In Jazz music, the concert venues are far more diverse than in Classical music. Very often, they can be places that are not designed primarily for that purpose. Even more often, sonorisation equipment creates an almost industrial surrounding – for example cables, speakers, mixing console… To create a visual atmosphere, in my opinion, is critical. As I said, not that it is the main thing, but it will bring a lot in terms of experience.

In our project, this can be seen from two sides. First, the image can depict the context of the wine: the place, the people, the cellar. This is a traditional, documentary approach of photography. and it is a very important aspect of our project because most people listening to our ”wine music” have never visited the place where the wine is made. The wines and the region we are working on are not industrial, therefore, this context is of great significance. Second, the images can function on the same basis as music: they can be visual transcriptions of the wine. This is easier said than done 😉 but it is not impossible and in my opinion, once it is achieved, the message is powerful and very poetic.

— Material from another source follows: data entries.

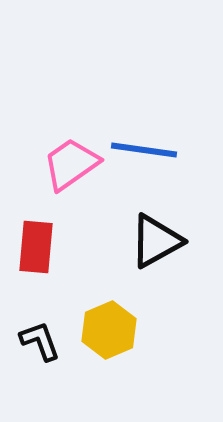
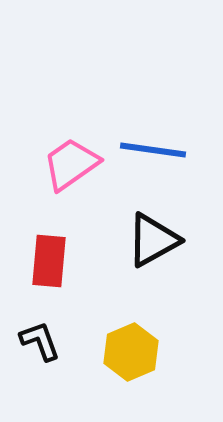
blue line: moved 9 px right
black triangle: moved 3 px left, 1 px up
red rectangle: moved 13 px right, 14 px down
yellow hexagon: moved 22 px right, 22 px down
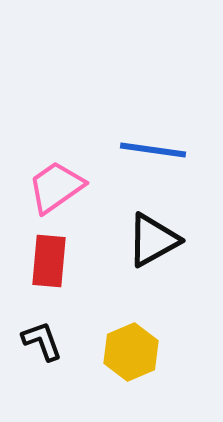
pink trapezoid: moved 15 px left, 23 px down
black L-shape: moved 2 px right
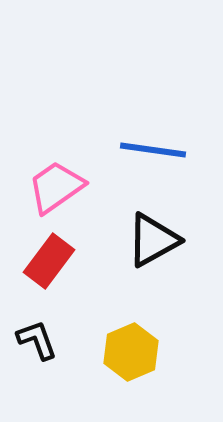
red rectangle: rotated 32 degrees clockwise
black L-shape: moved 5 px left, 1 px up
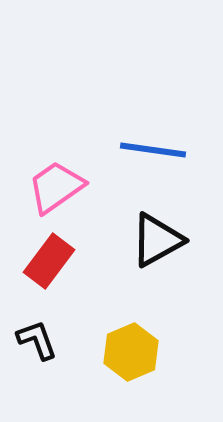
black triangle: moved 4 px right
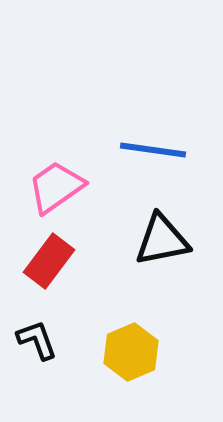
black triangle: moved 5 px right; rotated 18 degrees clockwise
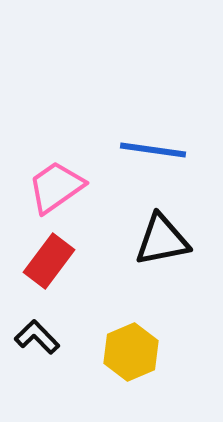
black L-shape: moved 3 px up; rotated 24 degrees counterclockwise
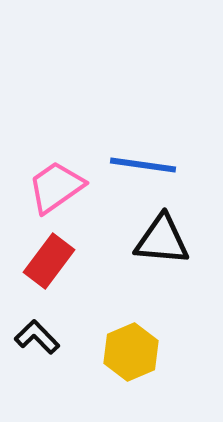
blue line: moved 10 px left, 15 px down
black triangle: rotated 16 degrees clockwise
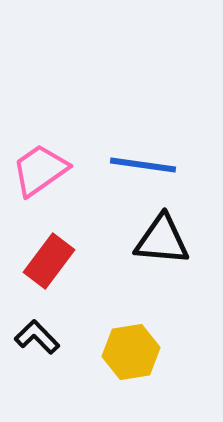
pink trapezoid: moved 16 px left, 17 px up
yellow hexagon: rotated 14 degrees clockwise
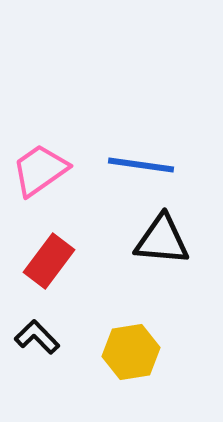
blue line: moved 2 px left
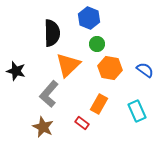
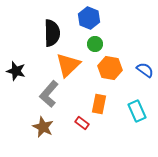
green circle: moved 2 px left
orange rectangle: rotated 18 degrees counterclockwise
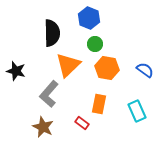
orange hexagon: moved 3 px left
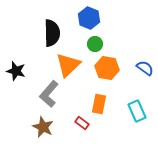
blue semicircle: moved 2 px up
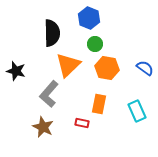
red rectangle: rotated 24 degrees counterclockwise
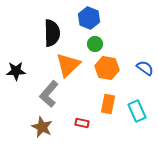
black star: rotated 18 degrees counterclockwise
orange rectangle: moved 9 px right
brown star: moved 1 px left
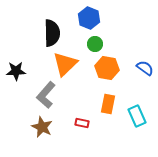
orange triangle: moved 3 px left, 1 px up
gray L-shape: moved 3 px left, 1 px down
cyan rectangle: moved 5 px down
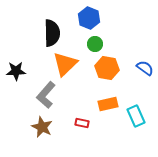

Domaine de Saint-Préfert, Isabel Ferrando, Vieilles Vignes de Clairette 2012

Domaine Saint-Préfert, Isabel Ferrando, Vieilles Vignes de Clairette 2012

The main difficulty of that side of the project is to disconnect photography from reality. That is, if I want to transcribe the wine into an image, this image shall not be identified as a situation or a precise object, but as an emotion, a sensation. This has proved to be a terribly difficult challenge for me. Here I will give you an other example of the result, a take on François Cotat, La Grande Côte 2012. A wine that is extremely colorful but still restless and impossible to catch.